PROBLEM DETAILS:
Provide only the number of lines in the records below that contain "материјал".

**** DATASET EXTRACT

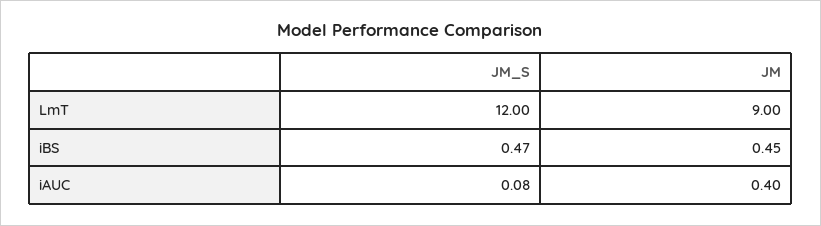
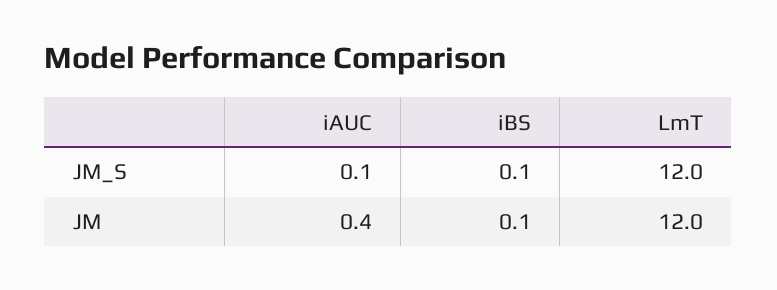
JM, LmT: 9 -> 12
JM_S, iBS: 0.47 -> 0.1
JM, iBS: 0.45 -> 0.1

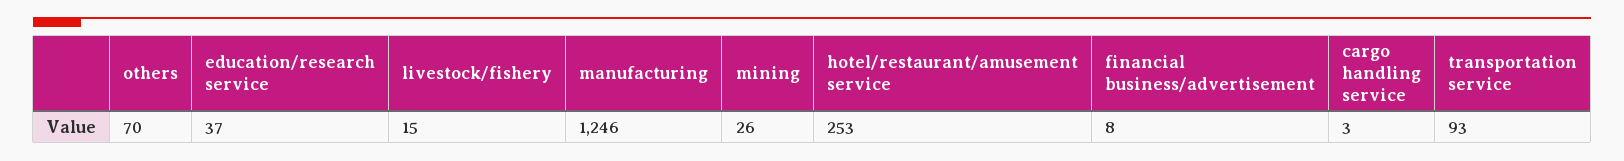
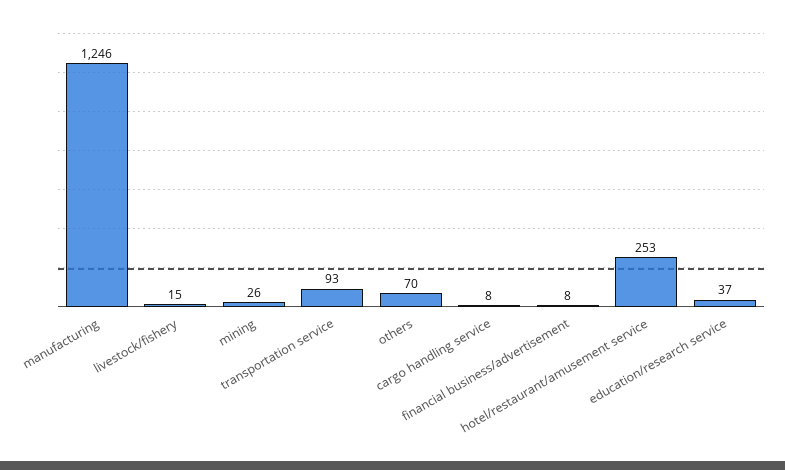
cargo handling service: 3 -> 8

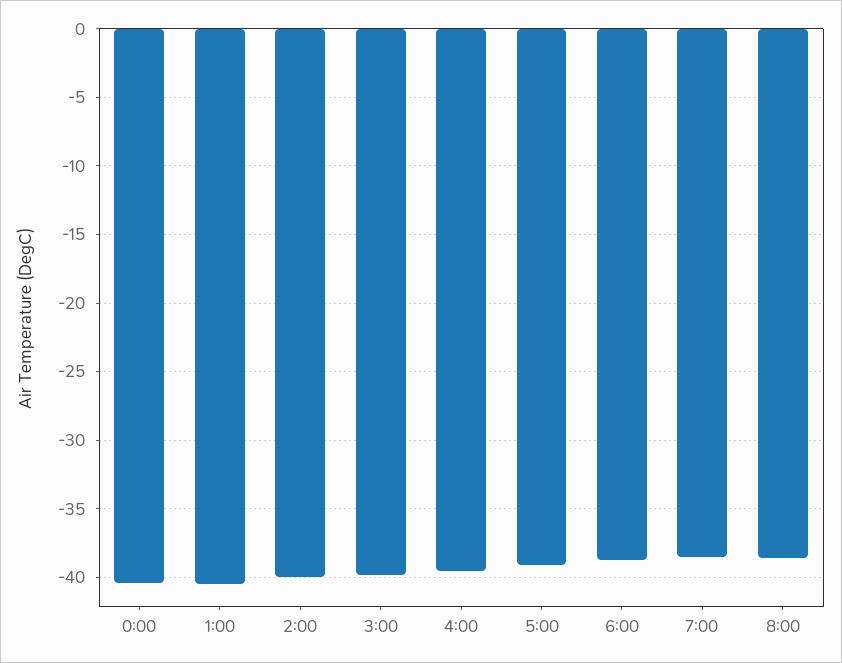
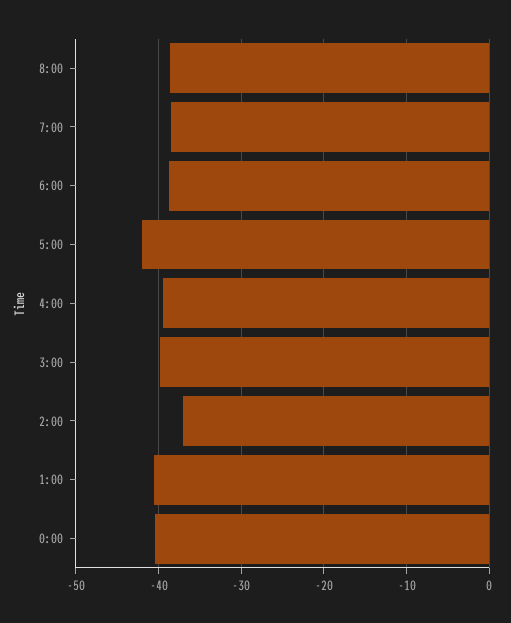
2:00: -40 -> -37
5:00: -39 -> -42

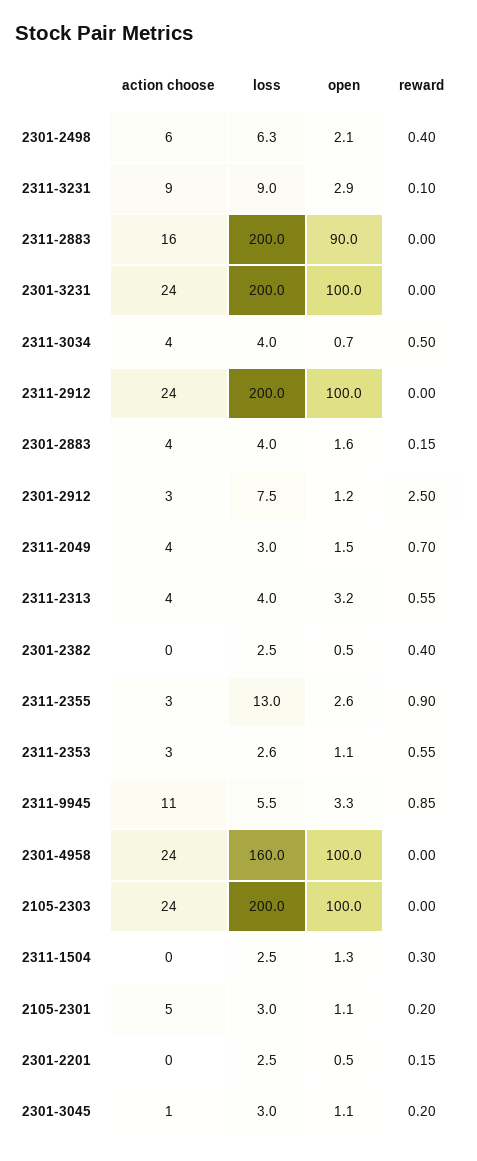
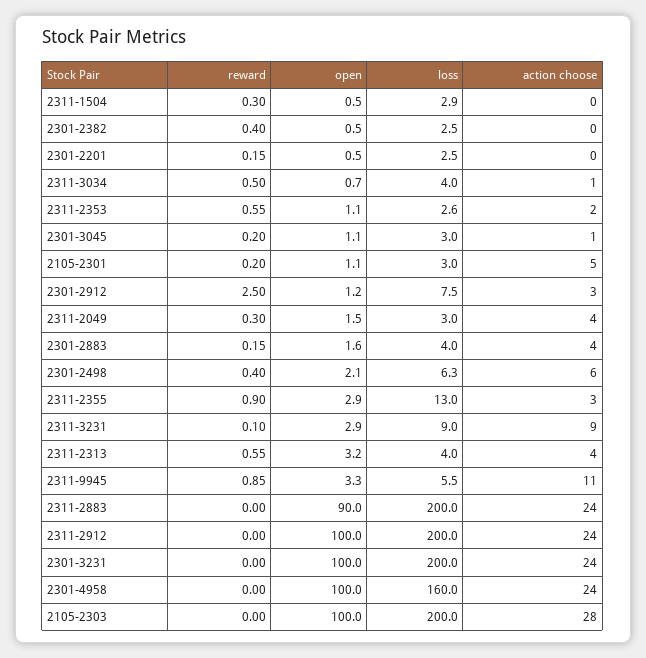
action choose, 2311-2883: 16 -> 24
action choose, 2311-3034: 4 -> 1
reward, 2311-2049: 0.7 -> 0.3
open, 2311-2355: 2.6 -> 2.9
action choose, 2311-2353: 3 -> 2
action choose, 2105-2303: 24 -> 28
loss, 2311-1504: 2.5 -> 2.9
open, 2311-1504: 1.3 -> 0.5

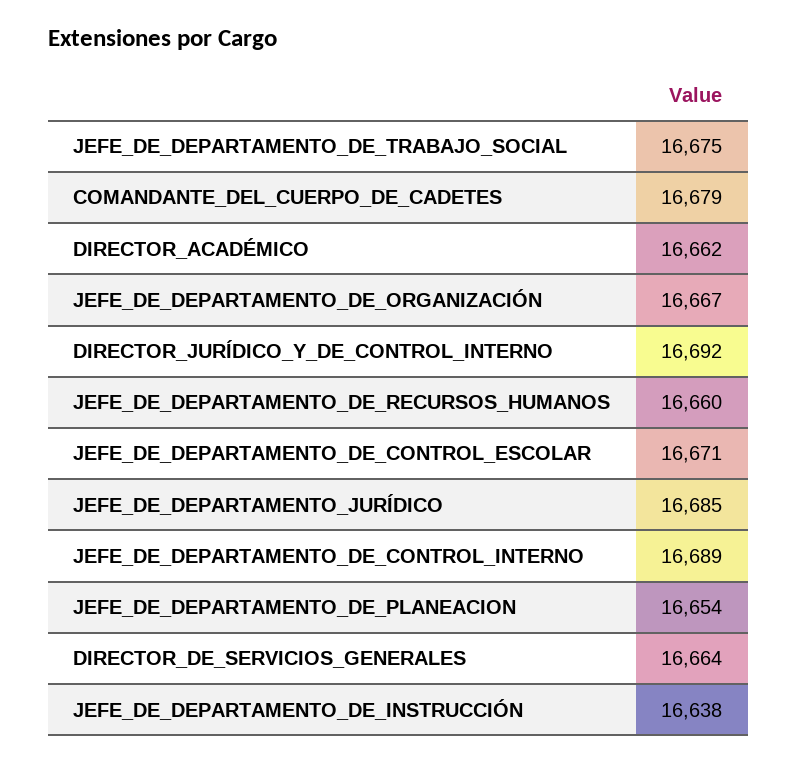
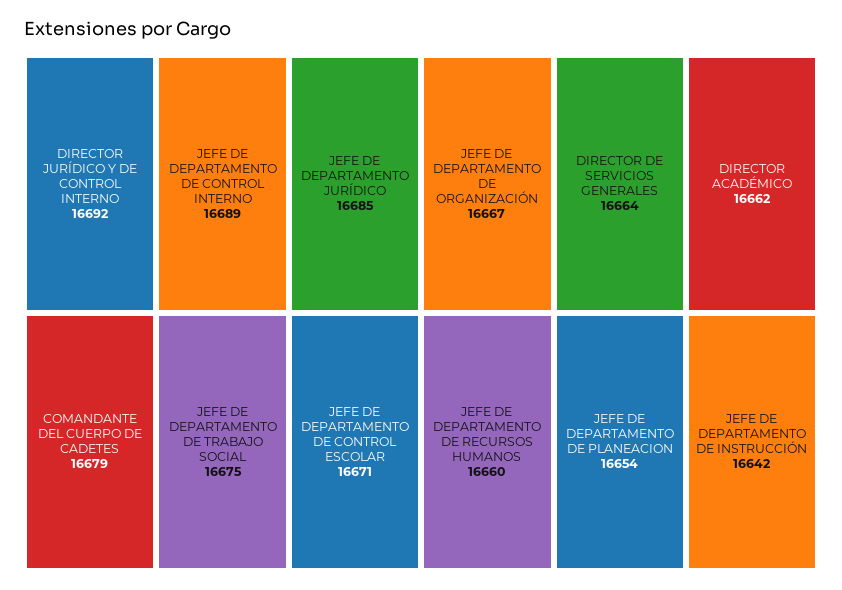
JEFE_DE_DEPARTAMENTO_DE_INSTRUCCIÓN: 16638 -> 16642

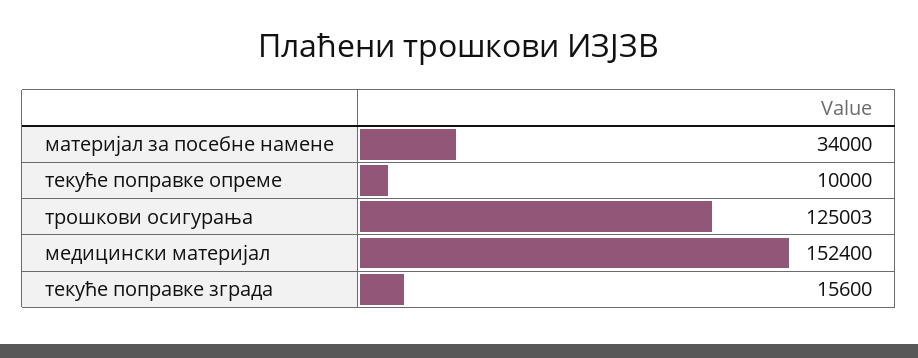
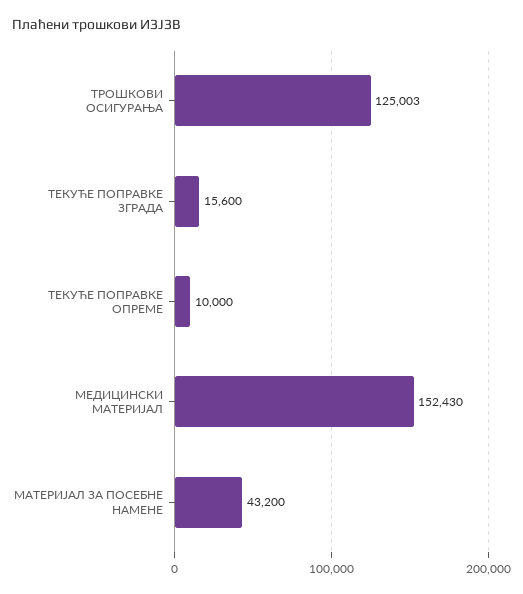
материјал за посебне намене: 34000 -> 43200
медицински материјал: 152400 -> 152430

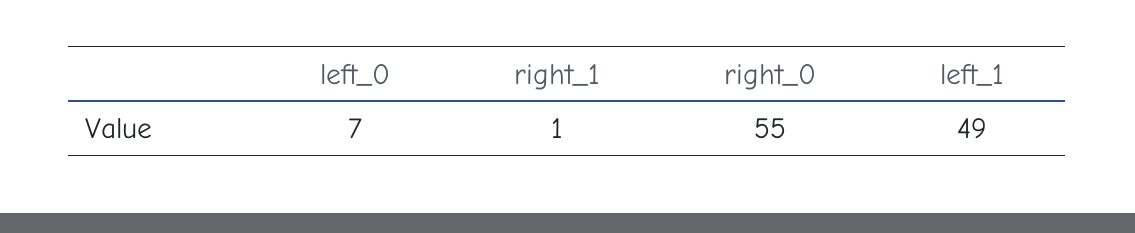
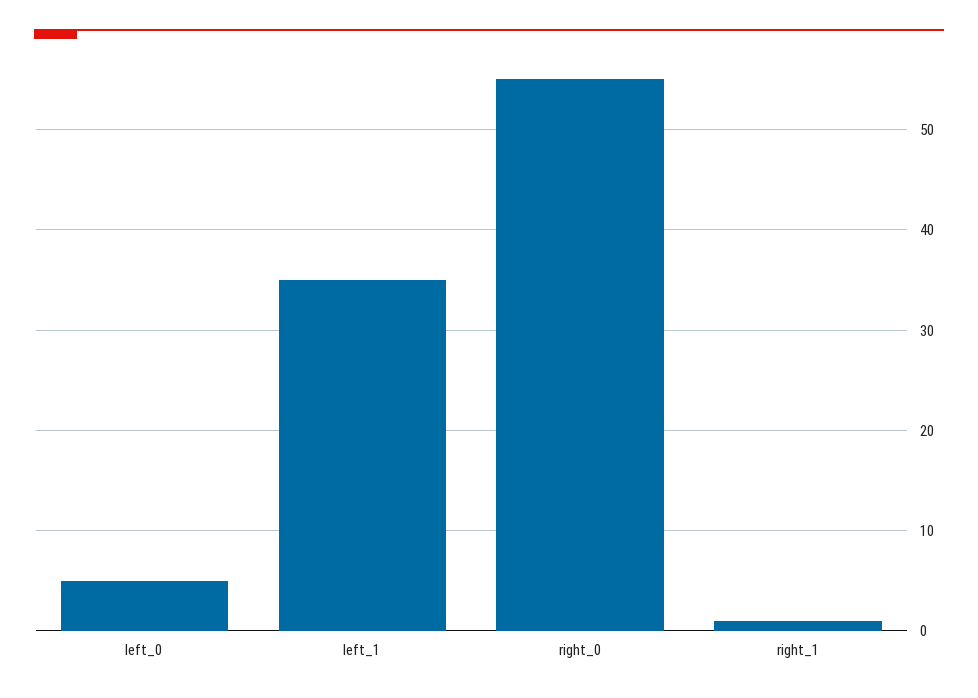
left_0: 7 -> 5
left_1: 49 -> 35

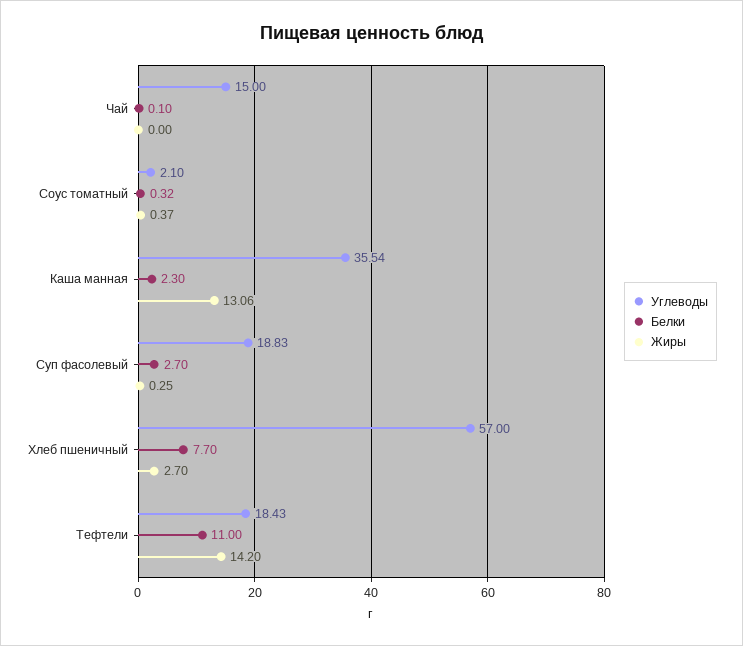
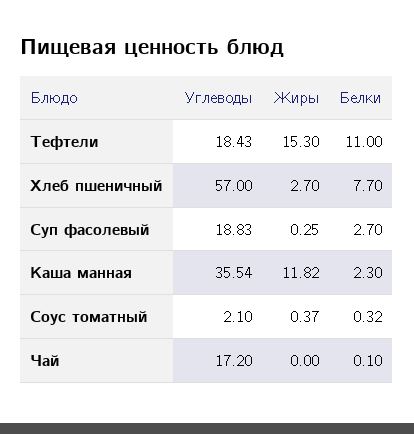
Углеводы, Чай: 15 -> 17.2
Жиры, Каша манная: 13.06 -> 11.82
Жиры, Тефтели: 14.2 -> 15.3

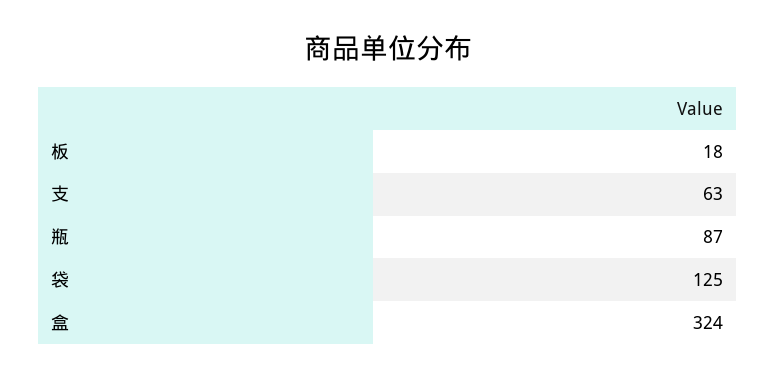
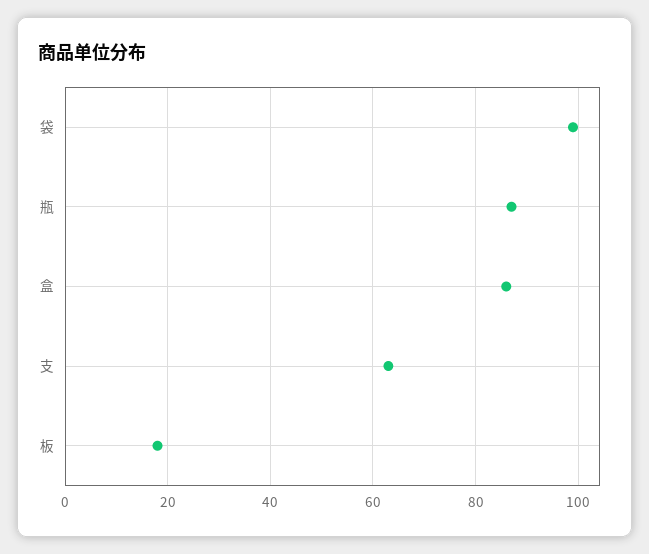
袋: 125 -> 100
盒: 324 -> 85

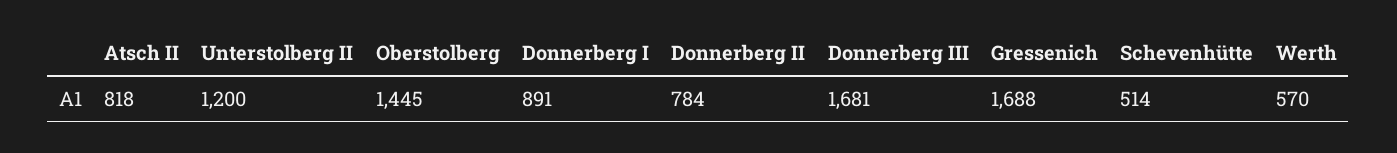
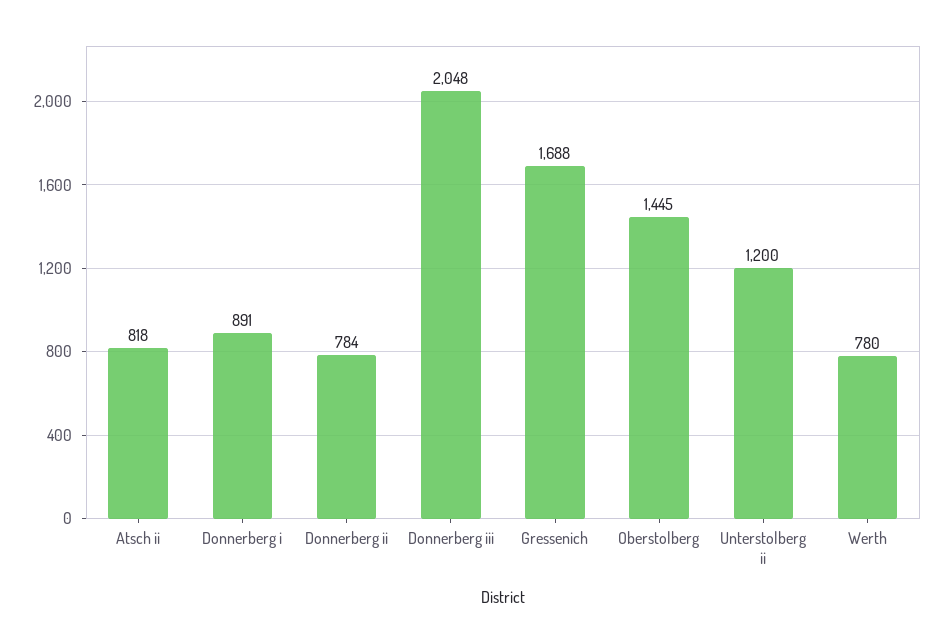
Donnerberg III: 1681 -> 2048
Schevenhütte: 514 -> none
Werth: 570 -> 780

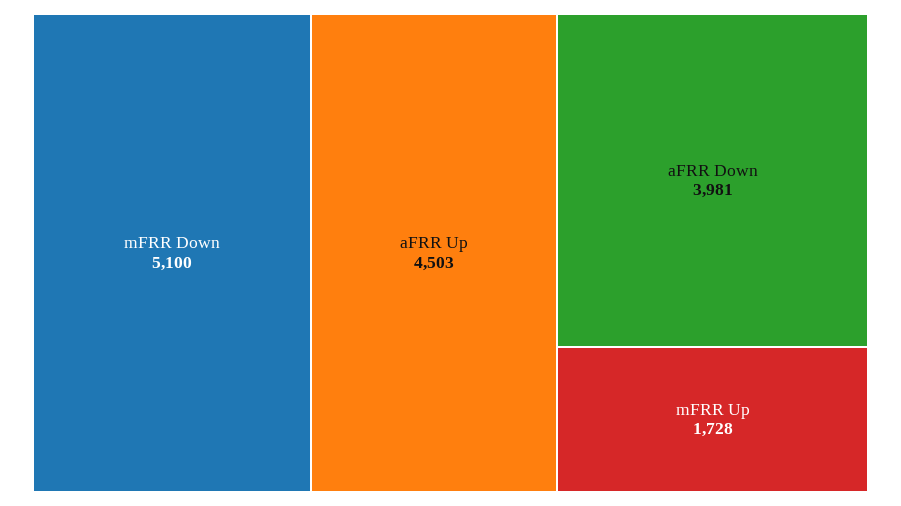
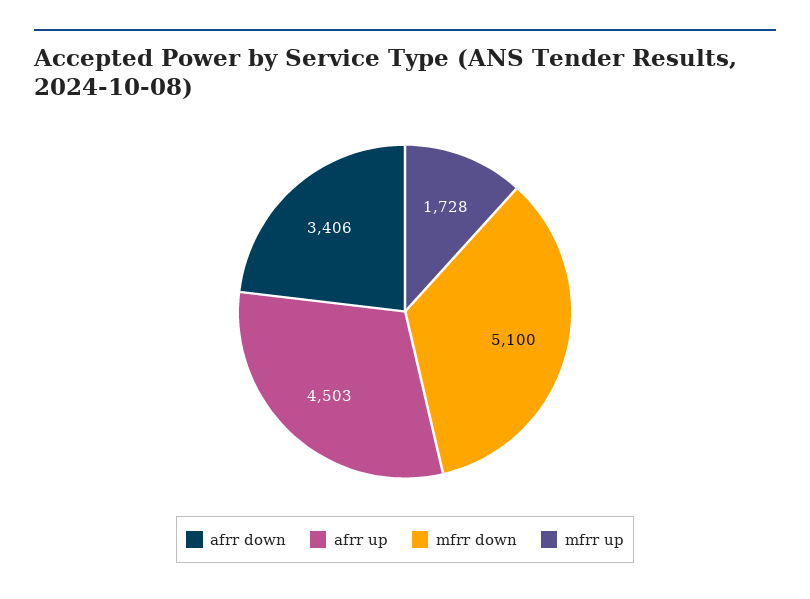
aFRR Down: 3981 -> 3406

********

YOUR RESPONSE:
2